2 points par GN⁺ 2023-09-29 | 1 commentaires | Partager sur WhatsApp
  • Cet article traite de l’utilisation de YAML dans les technologies DevOps.
  • YAML est loué pour sa couverture de tests à 100 %, le fait qu’il compile toujours sans erreur ni avertissement, et qu’il soit toujours livrable.
  • YAML n’impose pas la gestion des erreurs pendant le développement, ce qui peut provoquer des problèmes d’exécution en production.
  • L’auteur mentionne que YAML est largement adopté dans l’industrie et qu’il est utilisé dans Kubernetes.
  • YAML est considéré comme légèrement meilleur que windows.ini et, contrairement à JSON, il prend en charge les commentaires.
  • L’article souligne qu’en dehors de sa spécification destinée aux implémenteurs, YAML manque de documentation officielle.
  • YAML est présenté comme un moyen d’exécuter du code en toute sécurité, avec des références à de potentiels problèmes de sécurité.
  • L’auteur avertit que l’utilisation de YAML peut entraîner des résultats inattendus, comme 'NO' analysé en type booléen, ou de grands entiers automatiquement convertis en octal.
  • L’article aborde avec humour les difficultés liées à l’utilisation de YAML, notamment des problèmes de débogage autour de l’encodage du temps et de la notation octale.
  • L’auteur partage un tweet exprimant sa frustration envers YAML dans le contexte de GitHub Actions.
  • L’article se conclut par un scénario fictif où SQL serait basé sur YAML.

1 commentaires

 
GN⁺ 2023-09-29
Commentaire Hacker News
  • Les suppositions de YAML concernant les nombres octaux et les chaînes peuvent entraîner des résultats inattendus et des défaillances système.
  • YAML est un format de données lisible et modifiable par des humains, mais il pose problème lorsqu’il est utilisé pour de la logique plutôt que pour de simples données.
  • Le CI/CD contient souvent de la logique, ce qui n’est pas idéalement géré par du YAML pur.
  • YAML ne devrait pas être utilisé en dehors de l’écosystème Python afin d’éviter les problèmes liés aux différences de formats de script et de préserver la cohérence.
  • Jinja-in-YAML est considéré comme un antipattern en raison de l’absence initiale de conception pour la programmabilité.

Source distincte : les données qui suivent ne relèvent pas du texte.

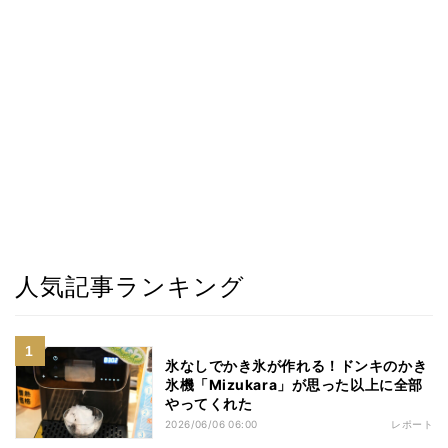
人気記事ランキング
氷なしでかき氷が作れる！ドンキのかき
氷機「Mizukara」が思った以上に全部
やってくれた
2026/06/06 06:00
レポート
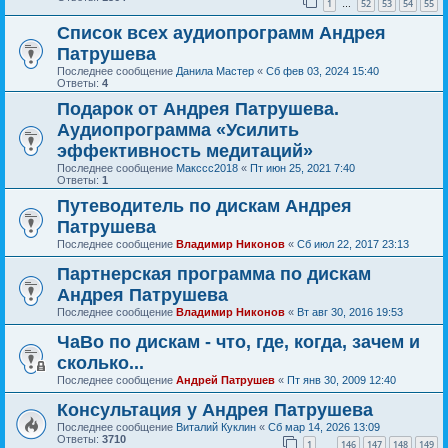
1
52
53
54
55
…
Список всех аудиопрограмм Андрея
Патрушева
Последнее сообщение
Данила Мастер
«
Сб фев 03, 2024 15:40
Ответы:
4
Подарок от Андрея Патрушева.
Аудиопрограмма «Усилить
эффективность медитаций»
Последнее сообщение
Макссс2018
«
Пт июн 25, 2021 7:40
Ответы:
1
Путеводитель по дискам Андрея
Патрушева
Последнее сообщение
Владимир Никонов
«
Сб июл 22, 2017 23:13
Партнерская программа по дискам
Андрея Патрушева
Последнее сообщение
Владимир Никонов
«
Вт авг 30, 2016 19:53
ЧаВо по дискам - что, где, когда, зачем и
сколько...
Последнее сообщение
Андрей Патрушев
«
Пт янв 30, 2009 12:40
Консультация у Андрея Патрушева
Последнее сообщение
Виталий Куклин
«
Сб мар 14, 2026 13:09
Ответы:
3710
1
146
147
148
149
…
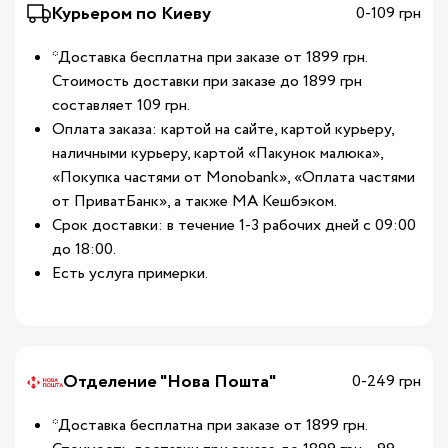
Курьером по Киеву
0-109 грн
*Доставка бесплатна при заказе от 1899 грн.
Стоимость доставки при заказе до 1899 грн
составляет 109 грн.
Оплата заказа: картой на сайте, картой курьеру,
наличными курьеру, картой «Пакунок малюка»,
«Покупка частями от Monobank», «Оплата частями
от ПриватБанк», а также МА Кешбэком.
Срок доставки: в течение 1-3 рабочих дней с 09:00
до 18:00.
Есть услуга примерки.
Отделение "Нова Пошта"
0-249 грн
*Доставка бесплатна при заказе от 1899 грн.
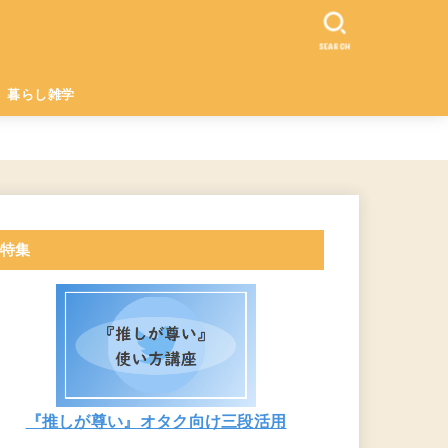
SEARCH
暮らし雑学
特集
『推しが尊い』オタク向け三段活用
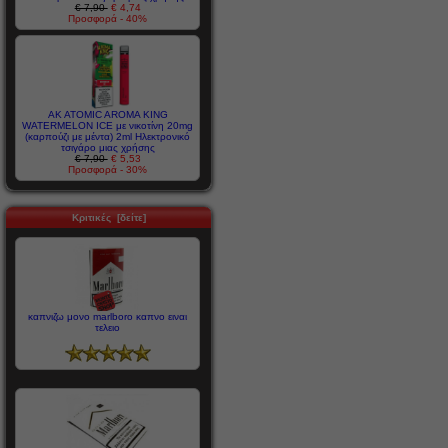
€ 7,90
€ 4,74
Προσφορά - 40%
AK ATOMIC AROMA KING
WATERMELON ICE με νικοτίνη 20mg
(καρπούζι με μέντα) 2ml Ηλεκτρονικό
τσιγάρο μιας χρήσης
€ 7,90
€ 5,53
Προσφορά - 30%
Κριτικές [δείτε]
καπνιζω μονο marlboro καπνο ειναι
τελειο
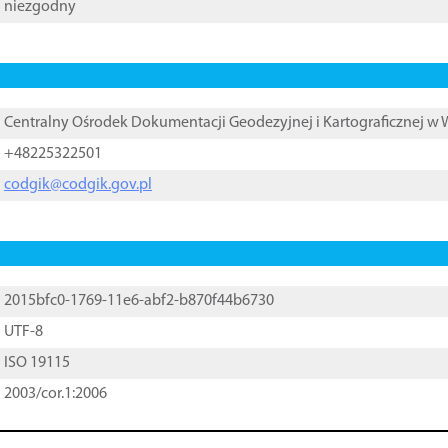
niezgodny
Centralny Ośrodek Dokumentacji Geodezyjnej i Kartograficznej w
+48225322501
codgik@codgik.gov.pl
2015bfc0-1769-11e6-abf2-b870f44b6730
UTF-8
ISO 19115
2003/cor.1:2006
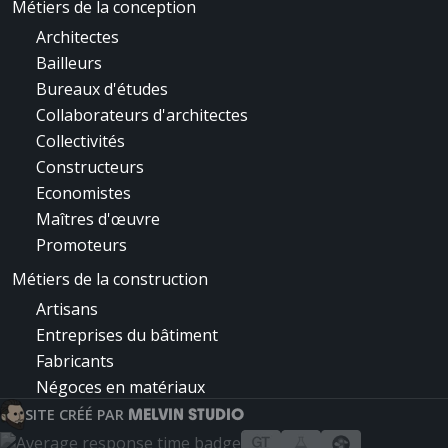
Métiers de la conception
Architectes
Bailleurs
Bureaux d'études
Collaborateurs d'architectes
Collectivités
Constructeurs
Economistes
Maîtres d'œuvre
Promoteurs
Métiers de la construction
Artisans
Entreprises du bâtiment
Fabricants
Négoces en matériaux
MELVIN STUDIO
SITE CRÉÉ PAR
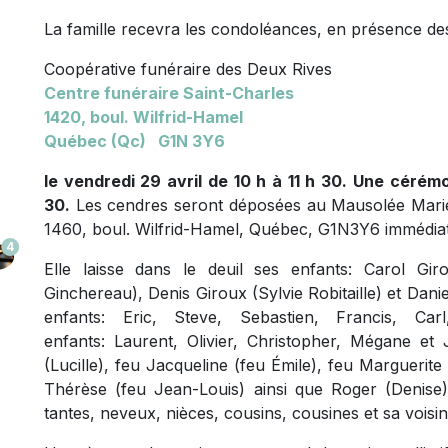
La famille recevra les condoléances, en présence des
Coopérative funéraire des Deux Rives
Centre funéraire Saint-Charles
1420, boul. Wilfrid-Hamel
Québec (Qc) G1N 3Y6
le vendredi 29 avril de 10 h à 11 h 30. Une cérém
30.
Les cendres seront déposées au Mausolée Marie-
1460, boul. Wilfrid-Hamel, Québec, G1N3Y6 immédia
4
Elle laisse dans le deuil ses enfants: Carol Gi
Ginchereau), Denis Giroux (Sylvie Robitaille) et Dani
enfants: Eric, Steve, Sebastien, Francis, Car
enfants: Laurent, Olivier, Christopher, Mégane et
(Lucille), feu Jacqueline (feu Émile), feu Marguerite
Thérèse (feu Jean-Louis) ainsi que Roger (Denise) 
tantes, neveux, nièces, cousins, cousines et sa voisine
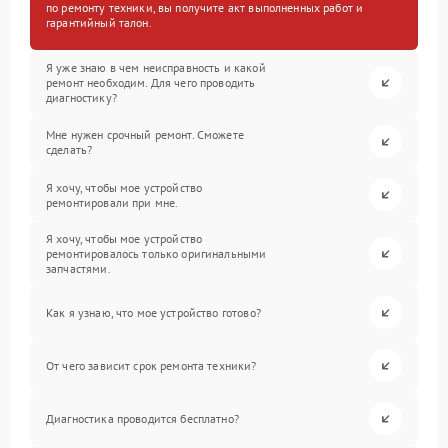
по ремонту техники, вы получите акт выполненных работ и
гарантийный талон.
Я уже знаю в чем неисправность и какой
ремонт необходим. Для чего проводить
диагностику?
Мне нужен срочный ремонт. Сможете
сделать?
Я хочу, чтобы мое устройство
ремонтировали при мне.
Я хочу, чтобы мое устройство
ремонтировалось только оригинальными
запчастями.
Как я узнаю, что мое устройство готово?
От чего зависит срок ремонта техники?
Диагностика проводится бесплатно?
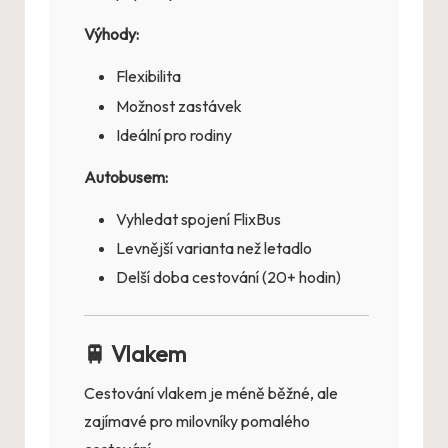
Výhody:
Flexibilita
Možnost zastávek
Ideální pro rodiny
Autobusem:
Vyhledat spojení FlixBus
Levnější varianta než letadlo
Delší doba cestování (20+ hodin)
🚆 Vlakem
Cestování vlakem je méně běžné, ale
zajímavé pro milovníky pomalého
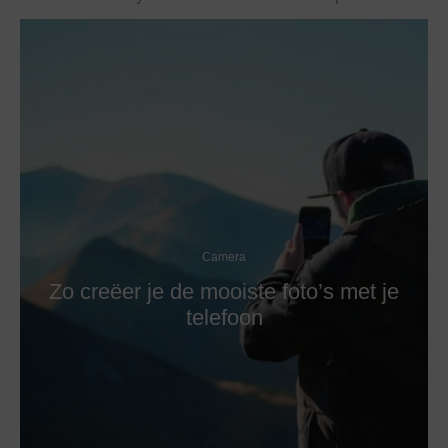
Camera
Zo creëer je de mooiste foto’s met je
telefoon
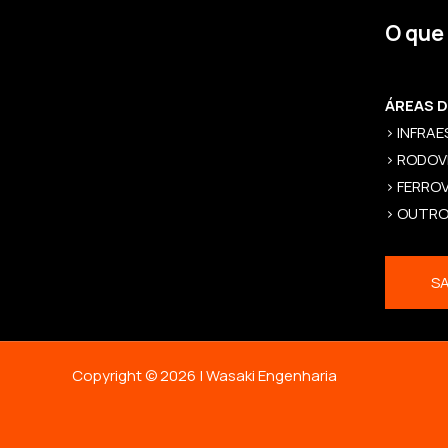
O que
ÁREAS 
> INFRA
> RODOV
> FERROV
> OUTR
SA
Copyright © 2026 | Wasaki Engenharia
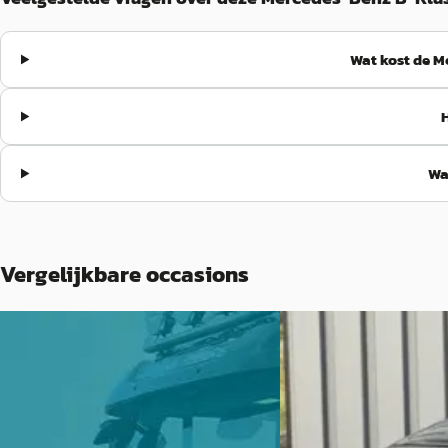
Wat kost de M
Wa
Vergelijkbare occasions
Mercedes-Benz B-Klasse
·
2023
A
Mercedes-Benz B-
250 e Business Solution PHEV
Automaat
250 e AMG
€ 31.990
€ 30.750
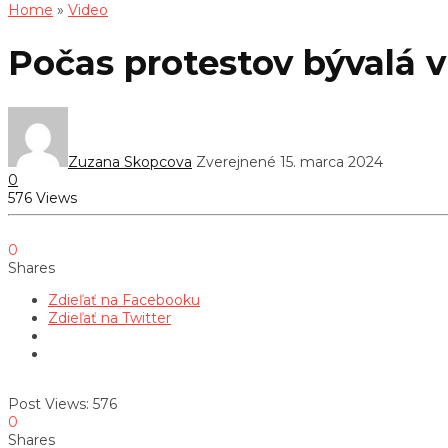
Home
»
Video
Počas protestov bývalá v
Zuzana Skopcova
Zverejnené 15. marca 2024
0
576 Views
0
Shares
Zdieľať na Facebooku
Zdieľať na Twitter
Post Views:
576
0
Shares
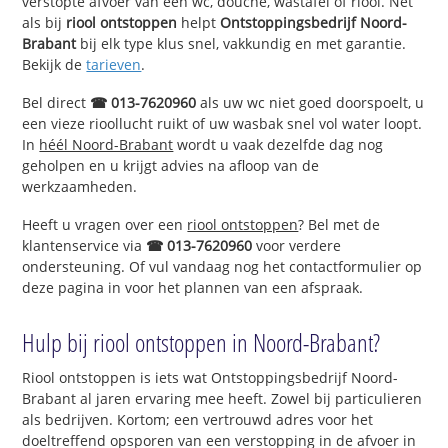
verstopte afvoer van een wc, douche, wastafel of riool. Net
als bij
riool ontstoppen
helpt
Ontstoppingsbedrijf Noord-
Brabant
bij elk type klus snel, vakkundig en met garantie.
Bekijk de
tarieven
.
Bel direct
☎ 013-7620960
als uw wc niet goed doorspoelt, u
een vieze rioollucht ruikt of uw wasbak snel vol water loopt.
In
héél Noord-Brabant
wordt u vaak dezelfde dag nog
geholpen en u krijgt advies na afloop van de
werkzaamheden.
Heeft u vragen over een
riool ontstoppen
? Bel met de
klantenservice via
☎ 013-7620960
voor verdere
ondersteuning. Of vul vandaag nog het contactformulier op
deze pagina in voor het plannen van een afspraak.
Hulp bij riool ontstoppen in Noord-Brabant?
Riool ontstoppen is iets wat Ontstoppingsbedrijf Noord-
Brabant al jaren ervaring mee heeft. Zowel bij particulieren
als bedrijven. Kortom; een vertrouwd adres voor het
doeltreffend opsporen van een verstopping in de afvoer in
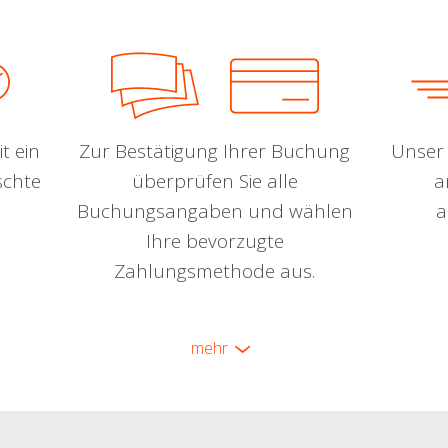
t ein
Zur Bestätigung Ihrer Buchung
Unser 
schte
überprüfen Sie alle
a
Buchungsangaben und wählen
a
Ihre bevorzugte
Zahlungsmethode aus.
mehr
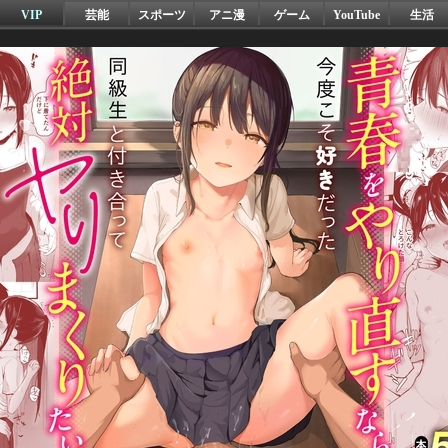
VIP
芸能
スポーツ
アニ漫
ゲーム
YouTube
生活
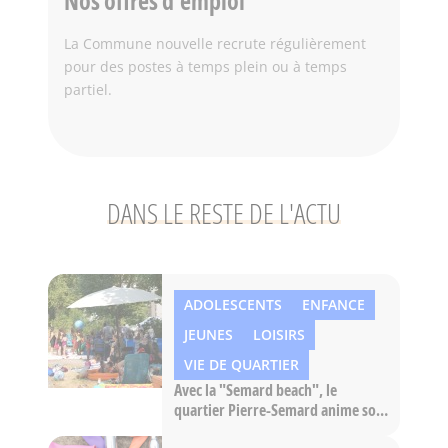
Nos offres d'emploi
La Commune nouvelle recrute régulièrement
pour des postes à temps plein ou à temps
partiel.
DANS LE RESTE DE L'ACTU
ADOLESCENTS
ENFANCE
JEUNES
LOISIRS
VIE DE QUARTIER
Avec la "Semard beach", le
quartier Pierre-Semard anime son
été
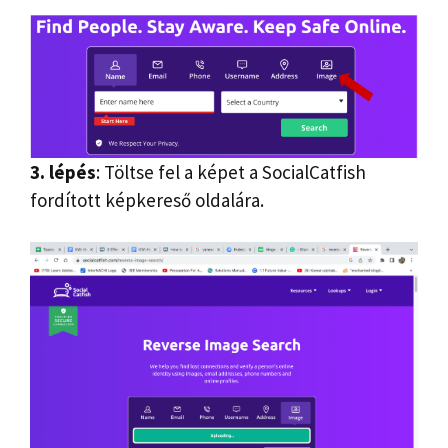
3. lépés
: Töltse fel a képet a SocialCatfish
fordított képkereső oldalára.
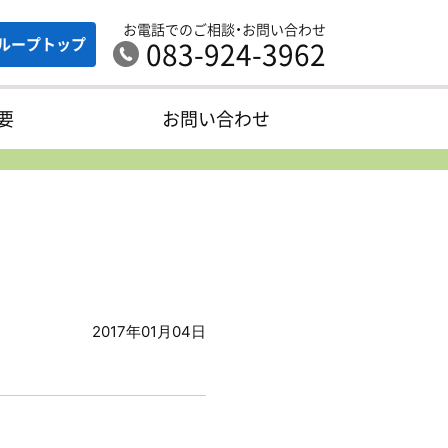
お電話でのご相談・お問い合わせ
ループ
トップ
083-924-3962
要
お問い合わせ
2017年01月04日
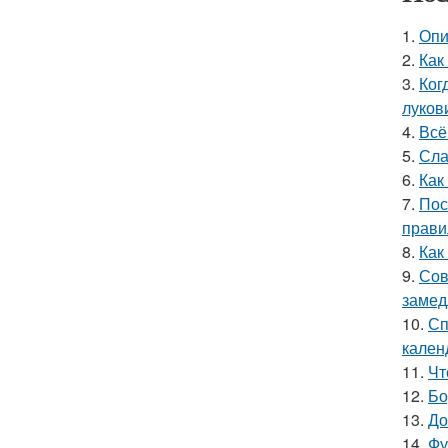
1.
Опи
2.
Как
3.
Ког
луков
4.
Всё
5.
Сла
6.
Как
7.
Пос
прави
8.
Как
9.
Сов
замед
10.
Сп
кален
11.
Чт
12.
Бо
13.
До
14.
Фу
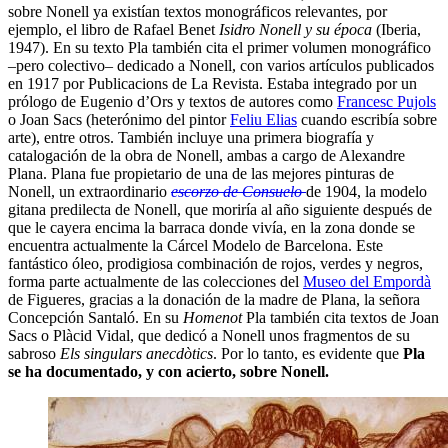
sobre Nonell ya existían textos monográficos relevantes, por
ejemplo, el libro de Rafael Benet
Isidro Nonell y su época
(Iberia,
1947). En su texto Pla también cita el primer volumen monográfico
–pero colectivo– dedicado a Nonell, con varios artículos publicados
en 1917 por Publicacions de La Revista. Estaba integrado por un
prólogo de Eugenio d’Ors y textos de autores como
Francesc Pujols
o Joan Sacs (heterónimo del pintor
Feliu Elias
cuando escribía sobre
arte), entre otros. También incluye una primera biografía y
catalogación de la obra de Nonell, ambas a cargo de Alexandre
Plana. Plana fue propietario de una de las mejores pinturas de
Nonell, un extraordinario
escorzo de Consuelo
de 1904, la modelo
gitana predilecta de Nonell, que moriría al año siguiente después de
que le cayera encima la barraca donde vivía, en la zona donde se
encuentra actualmente la Cárcel Modelo de Barcelona. Este
fantástico óleo, prodigiosa combinación de rojos, verdes y negros,
forma parte actualmente de las colecciones del
Museo del Empordà
de Figueres, gracias a la donación de la madre de Plana, la señora
Concepción Santaló. En su
Homenot
Pla también cita textos de Joan
Sacs o Plàcid Vidal, que dedicó a Nonell unos fragmentos de su
sabroso
Els singulars anecdòtics
. Por lo tanto, es evidente que
Pla
se ha documentado, y con acierto, sobre Nonell.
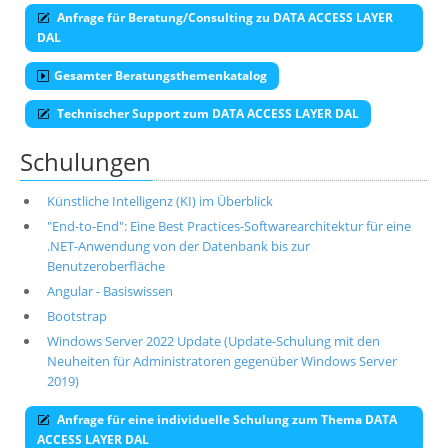
Anfrage für Beratung/Consulting zu DATA ACCESS LAYER
DAL
Gesamter Beratungsthemenkatalog
Technischer Support zum DATA ACCESS LAYER DAL
Schulungen
Künstliche Intelligenz (KI) im Überblick
"End-to-End": Eine Best Practices-Softwarearchitektur für eine
.NET-Anwendung von der Datenbank bis zur
Benutzeroberfläche
Angular - Basiswissen
Bootstrap
Windows Server 2022 Update (Update-Schulung mit den
Neuheiten für Administratoren gegenüber Windows Server
2019)
Anfrage für eine individuelle Schulung zum Thema DATA
ACCESS LAYER DAL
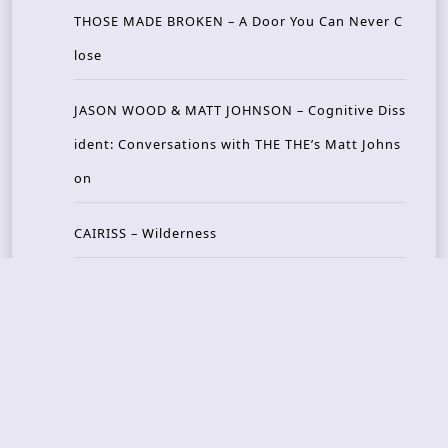
THOSE MADE BROKEN – A Door You Can Never C
lose
JASON WOOD & MATT JOHNSON – Cognitive Diss
ident: Conversations with THE THE’s Matt Johns
on
CAIRISS – Wilderness
Recent Concerts
Tons of Rock 2026 – Day 4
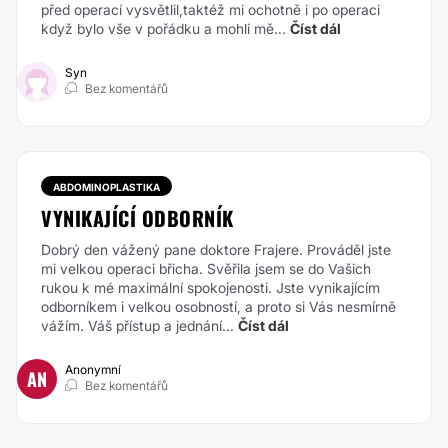
před operací vysvětlil,taktéž mi ochotně i po operaci
když bylo vše v pořádku a mohli mě...
Číst dál
Syn
Bez komentářů
ABDOMINOPLASTIKA
VYNIKAJÍCÍ ODBORNÍK
Dobrý den vážený pane doktore Frajere. Prováděl jste
mi velkou operaci břicha. Svěřila jsem se do Vašich
rukou k mé maximální spokojenosti. Jste vynikajícím
odborníkem i velkou osobností, a proto si Vás nesmírně
vážím. Váš přístup a jednání...
Číst dál
Anonymní
AN
Bez komentářů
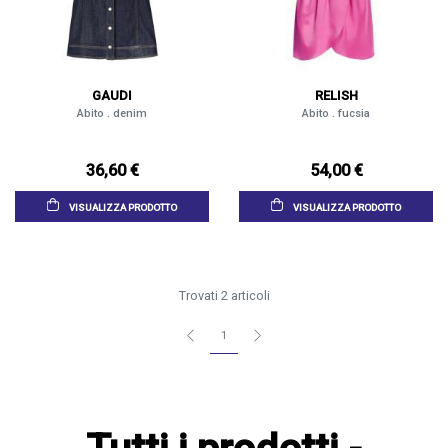
GAUDI
RELISH
Abito . denim
Abito . fucsia
36,60 €
54,00 €
VISUALIZZA PRODOTTO
VISUALIZZA PRODOTTO
Trovati 2 articoli
1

  • Parmi les alternatives à YAML figurent Dhall, Jsonnet et Starlark, un langage non Turing-complet dérivé de Python.
  • YAML est reconnu pour sa lisibilité, mais la complexité du déploiement dans les pipelines CI/CD constitue un problème majeur.
  • L’utilisation de YAML pour l’infrastructure as code peut provoquer confusion et inefficacité, en particulier chez les développeurs peu familiers avec l’infrastructure.
  • BCL est proposé comme alternative potentielle à YAML pour définir des ressources dans un style Terraform.
  • Un effet de plateforme interne est observé avec YAML, où la configuration s’étend jusqu’à devenir un langage de programmation.
  • Dans YAML, mettre tous les littéraux entre guillemets peut résoudre de nombreux problèmes courants.
  • EDN (Extensible Data Notation), un sous-ensemble de Clojure, est proposé comme alternative à YAML.
  • YAML est utile pour l’évaluation et le retour d’information dans les environnements éducatifs grâce à sa lisibilité et à la facilité d’usage de la syntaxe Markdown.
  • YAML rend difficile l’écriture de pipelines CI et de configurations d’automatisation domestique.